In the fetus, the testes (testicles) develop within the abdomen. After the testes develop, but typically before birth (usually in the last third of pregnancy—the third trimester), they descend through a tunnel from the abdomen into the groin (the inguinal canal) and then down into the scrotum.
After the testes descend, the tunnel usually closes. If the tunnel does not close completely, an inguinal hernia may develop. The inguinal hernia rarely causes symptoms, but doctors can often feel it.
Sometimes, fluid from the abdomen accumulates around the testes and is trapped in the scrotum after the tunnel closes. This trapped fluid forms a soft lump called a hydrocele, which usually goes away in the first year of life. (See also Scrotal Swelling.)
About 3 of every 100 boys who are born at full term (9 months) have an undescended testis at birth. However, about 30 of every 100 boys born prematurely have an undescended testis. Boys whose family members had undescended testes also are more likely to have the condition. Usually only one testis fails to descend, but in about 10% both testes are affected.
Usually the undescended testis is in the inguinal canal but sometimes it is within the abdomen. About two thirds of undescended testes descend on their own by 4 months of age in full-term infants or, for premature infants, by 4 months after the date they would have been born if they were not premature. Testes that remain in the abdomen at birth are much less likely to descend on their own.

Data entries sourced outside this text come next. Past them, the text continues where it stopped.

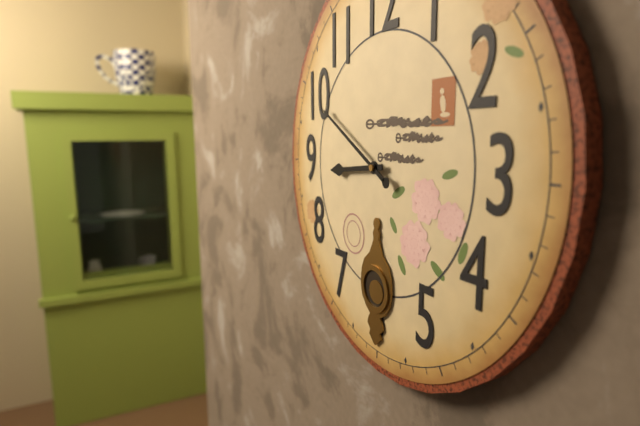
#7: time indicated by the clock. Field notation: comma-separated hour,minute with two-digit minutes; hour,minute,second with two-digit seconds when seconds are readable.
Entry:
8,50
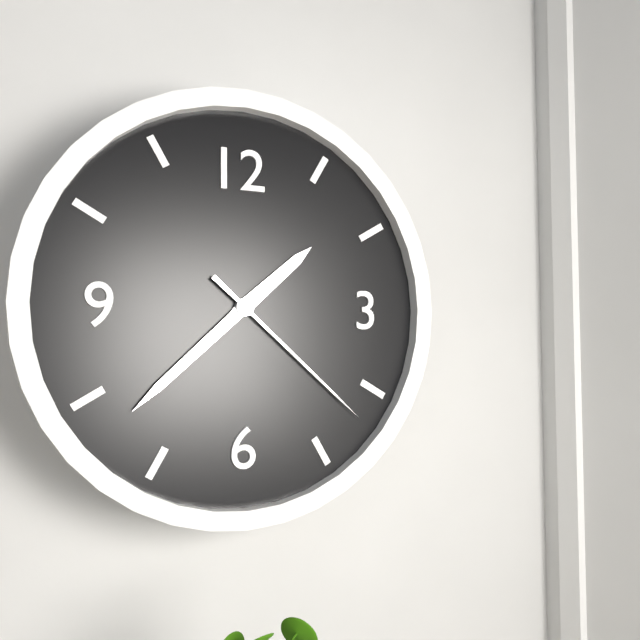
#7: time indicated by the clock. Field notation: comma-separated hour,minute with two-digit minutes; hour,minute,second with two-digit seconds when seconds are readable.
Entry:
1,38,22
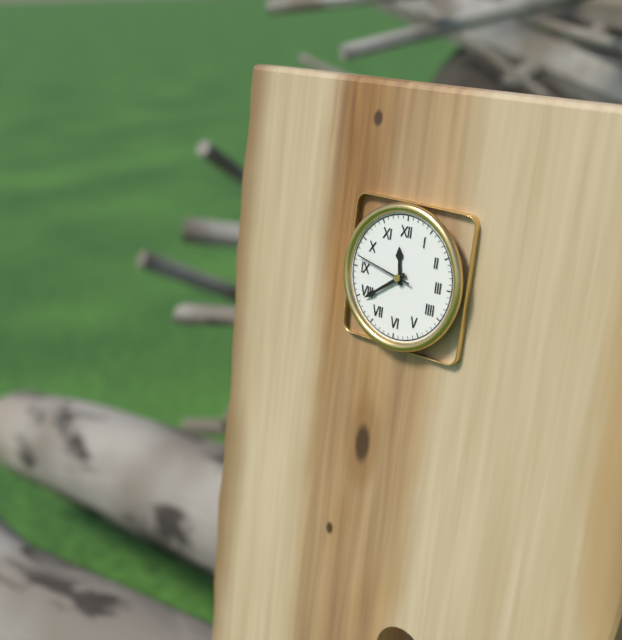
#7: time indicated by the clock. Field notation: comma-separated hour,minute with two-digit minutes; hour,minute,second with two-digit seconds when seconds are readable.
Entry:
11,39,47
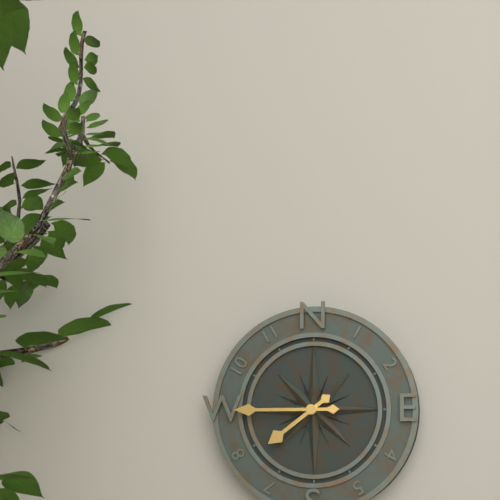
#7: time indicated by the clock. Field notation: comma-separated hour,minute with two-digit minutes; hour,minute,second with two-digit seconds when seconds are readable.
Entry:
7,45
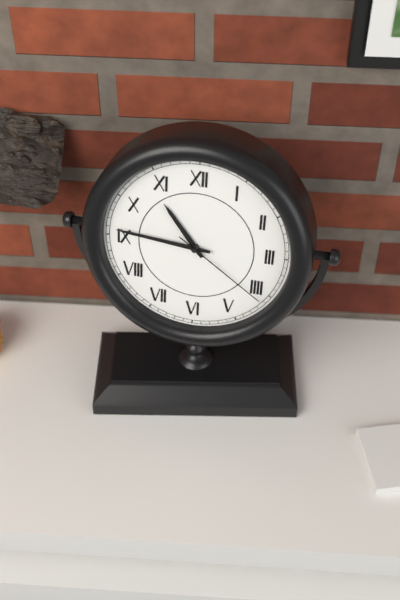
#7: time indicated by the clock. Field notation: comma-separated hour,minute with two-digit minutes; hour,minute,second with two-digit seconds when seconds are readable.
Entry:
10,46,21
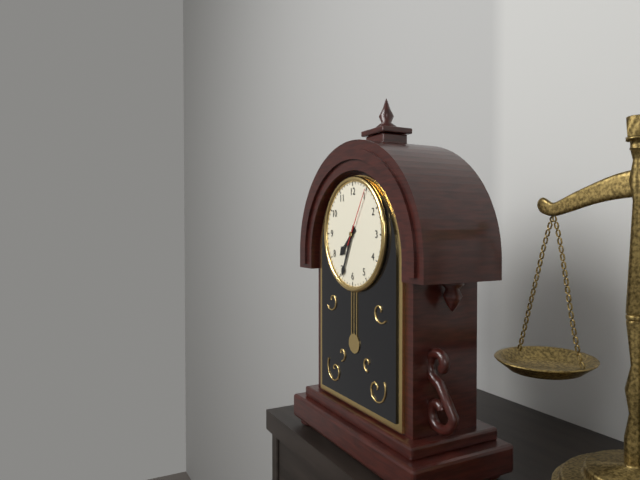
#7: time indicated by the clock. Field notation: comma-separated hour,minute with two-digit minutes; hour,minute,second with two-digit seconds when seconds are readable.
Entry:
7,34,05
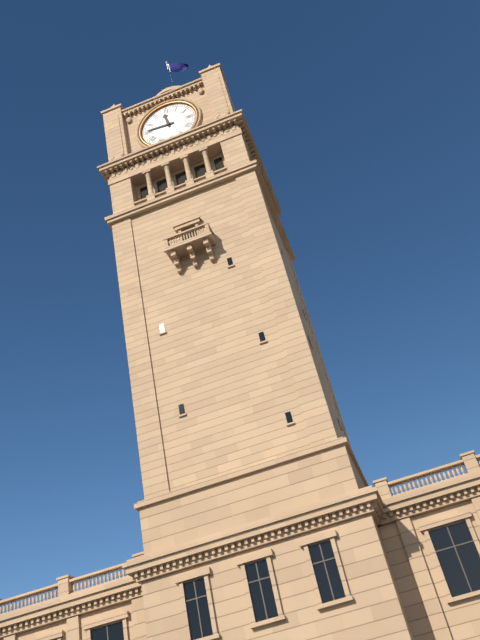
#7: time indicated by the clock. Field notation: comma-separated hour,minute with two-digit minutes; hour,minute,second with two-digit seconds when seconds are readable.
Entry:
11,46
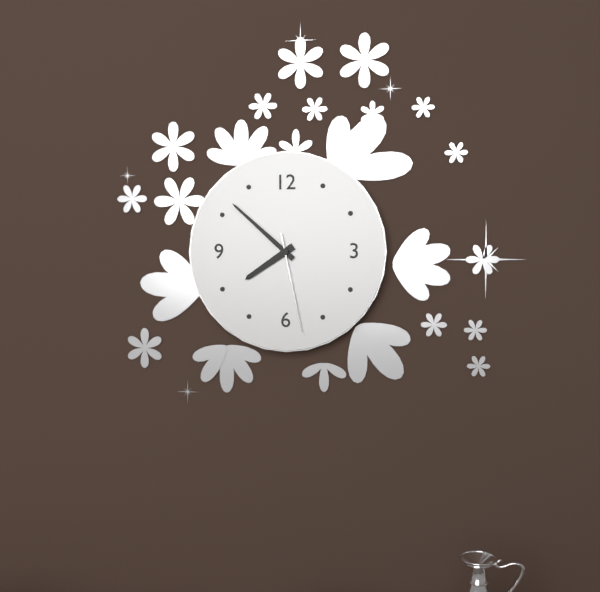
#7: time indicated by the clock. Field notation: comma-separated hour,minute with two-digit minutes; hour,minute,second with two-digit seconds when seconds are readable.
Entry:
7,52,28
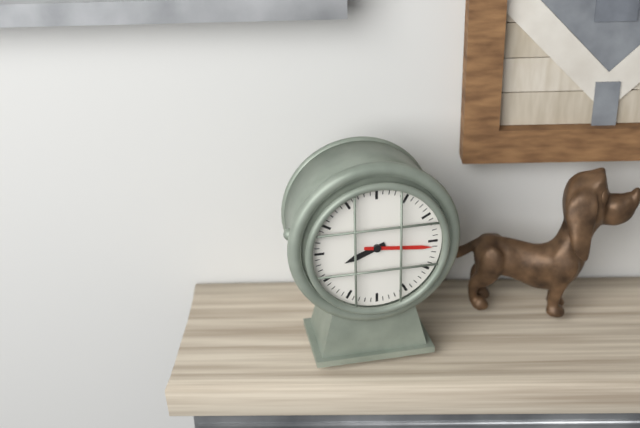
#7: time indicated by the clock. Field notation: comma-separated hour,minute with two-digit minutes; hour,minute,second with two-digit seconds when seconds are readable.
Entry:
8,16
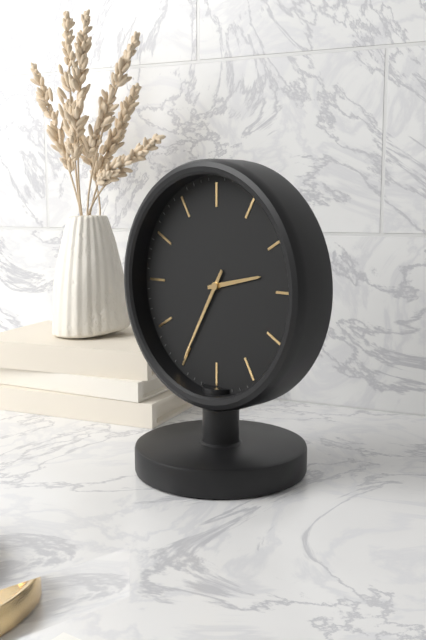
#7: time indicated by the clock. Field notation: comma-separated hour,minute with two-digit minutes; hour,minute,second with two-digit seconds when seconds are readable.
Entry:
2,35
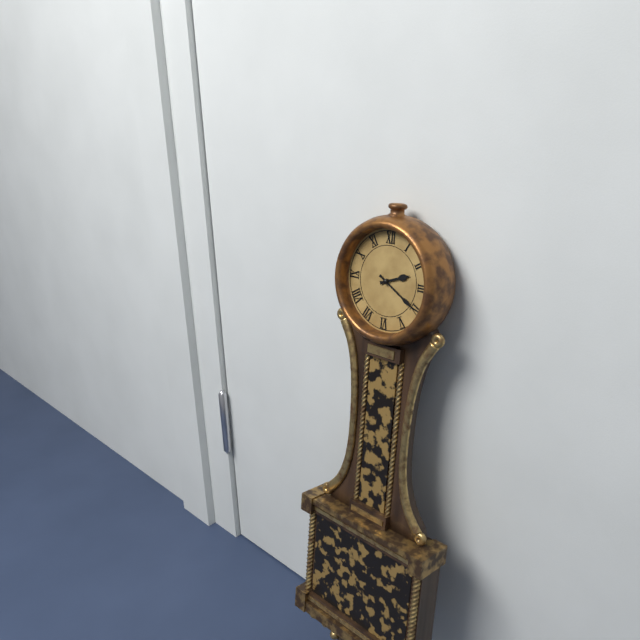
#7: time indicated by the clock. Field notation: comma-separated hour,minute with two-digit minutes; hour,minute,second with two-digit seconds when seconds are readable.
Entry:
2,20
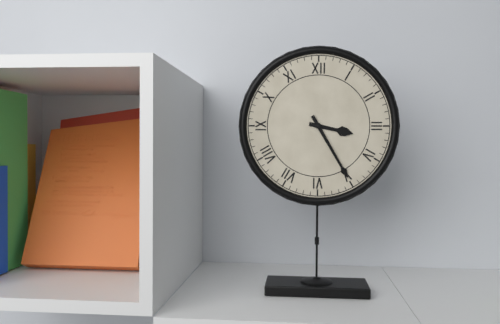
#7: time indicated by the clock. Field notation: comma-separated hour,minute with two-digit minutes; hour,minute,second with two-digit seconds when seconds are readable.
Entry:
3,25
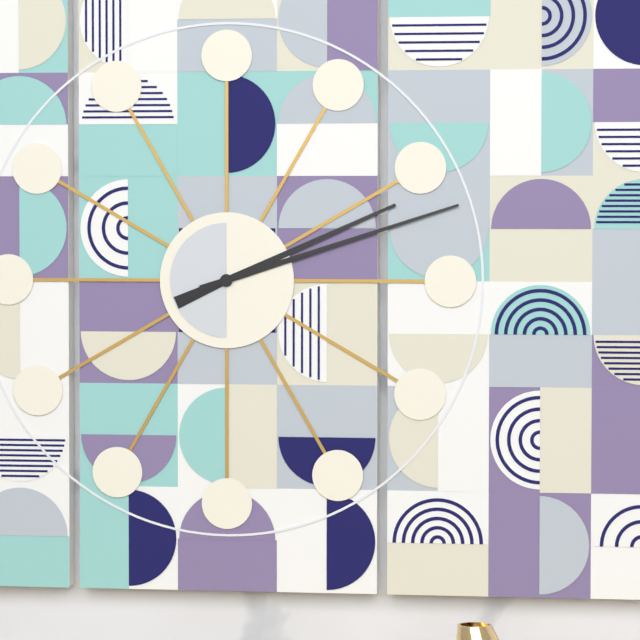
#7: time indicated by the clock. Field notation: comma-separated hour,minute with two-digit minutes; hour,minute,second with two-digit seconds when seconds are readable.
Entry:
2,12
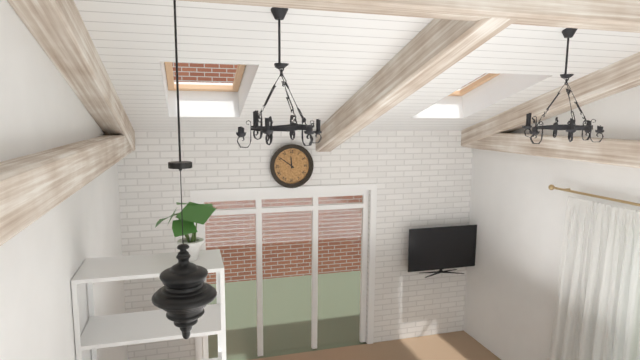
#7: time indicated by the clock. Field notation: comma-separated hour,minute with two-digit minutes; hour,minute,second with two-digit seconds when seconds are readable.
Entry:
11,51
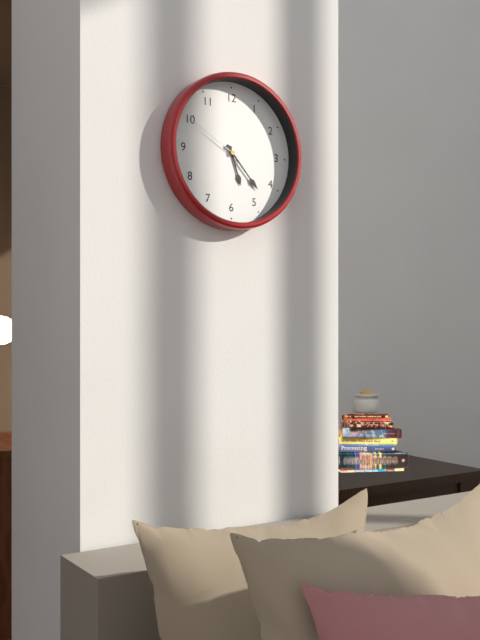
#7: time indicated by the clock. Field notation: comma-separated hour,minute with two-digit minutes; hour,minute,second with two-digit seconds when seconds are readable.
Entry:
5,23,50
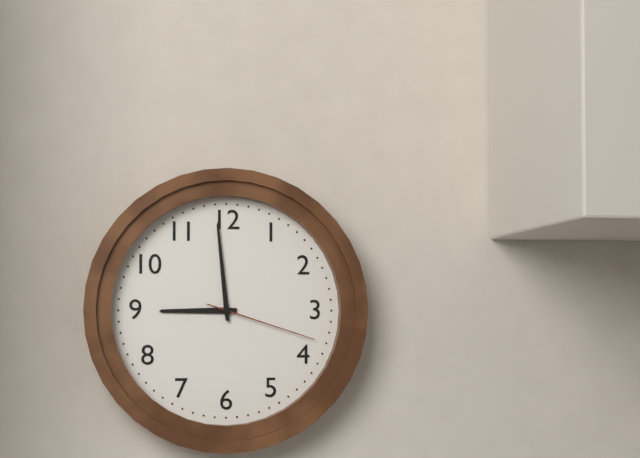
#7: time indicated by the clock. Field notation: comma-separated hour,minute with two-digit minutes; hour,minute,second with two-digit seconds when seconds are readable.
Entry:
8,59,18
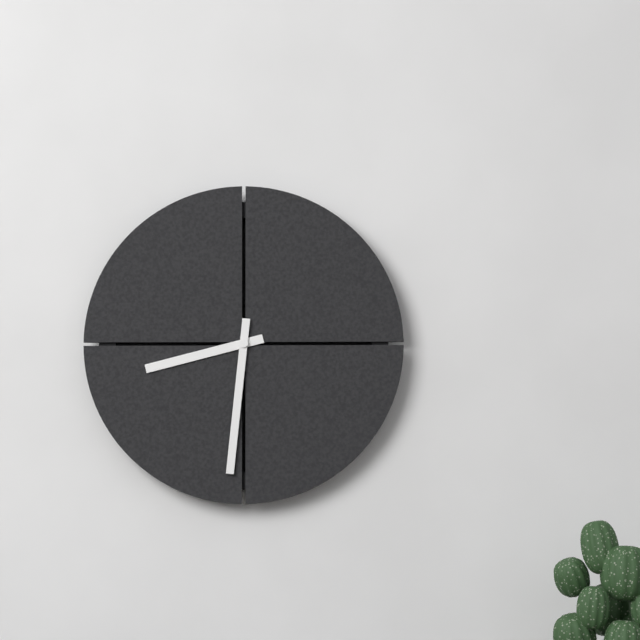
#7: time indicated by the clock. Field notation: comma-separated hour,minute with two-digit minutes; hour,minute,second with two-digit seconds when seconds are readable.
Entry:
8,31
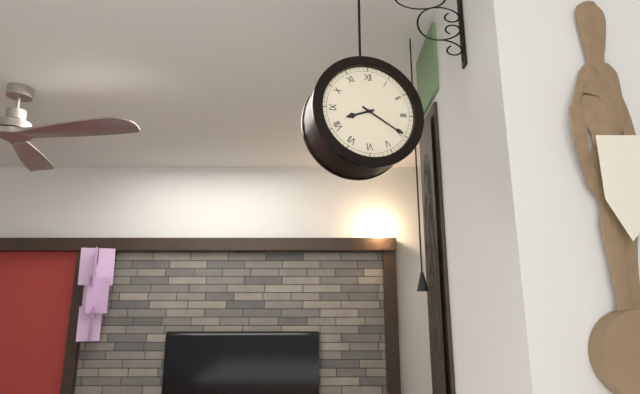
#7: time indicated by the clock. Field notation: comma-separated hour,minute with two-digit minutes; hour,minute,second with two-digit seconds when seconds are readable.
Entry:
8,20
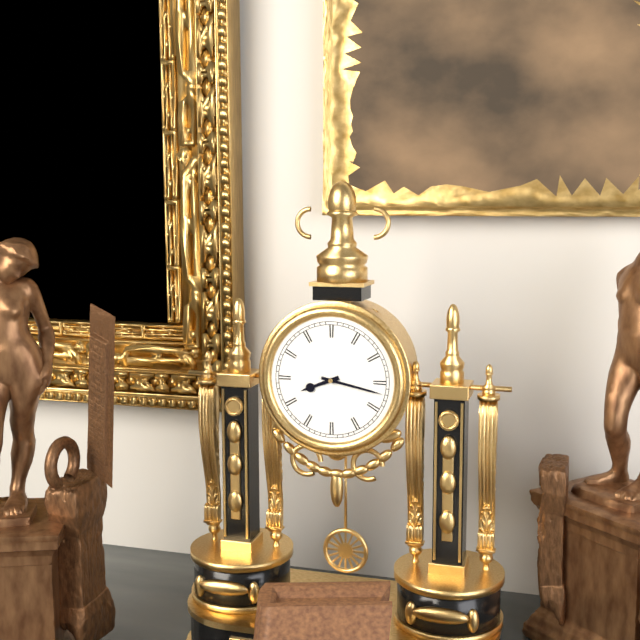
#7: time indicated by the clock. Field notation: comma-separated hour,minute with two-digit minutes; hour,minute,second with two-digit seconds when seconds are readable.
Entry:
8,17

Undescended testes rarely cause symptoms. However, undescended testes can impair sperm production later in life and increase the risk of testicular cancer. Undescended testes in the abdomen can become twisted (testicular torsion), causing severe pain. Most newborns who have an undescended testis also have an inguinal hernia.
Doctors do a physical examination of the scrotum to detect the testes at birth and at each annual well-child visit. If they cannot feel one or both testes, they make sure that the testes are not simply retracted into the inguinal canal (see Retractile testes). Most boys are diagnosed with undescended testes in infancy, but some may be diagnosed later in childhood usually after a growth spurt. If the testes are not in the scrotum, children should be seen by a urologist (a doctor who specializes in the urinary tract and male reproductive system). Rarely, doctors do ultrasonography or magnetic resonance imaging (MRI).
If the testis has not descended by about 6 months of age in full-term infants and by 1 year of age in premature infants, surgery is needed. Depending on the location of the testis, it may be brought down into the scrotum via a surgical procedure through an open incision or by laparoscopy (in which doctors look inside the abdominal cavity using an endoscope). If the infant has an inguinal hernia, that is also repaired.
Because children who have undescended testes are at an increased risk of developing testicular cancer, after puberty they should examine their testes for lumps every month.
Retractile testes (hypermobile testes) are descended testes that easily move back and forth between the scrotum and the inguinal canal. The testes retract as a reflex response to touch, temperature, fear, or laughter. Such a response is common, particularly in infants and children. Retractile testes do not lead to cancer or other complications.
Doctors examine the testes during well-child visits to confirm they are properly positioned in the scrotum as the child grows. The testes usually stop retracting into the groin by puberty because they grow larger. Retractile testes do not require surgery or other treatment.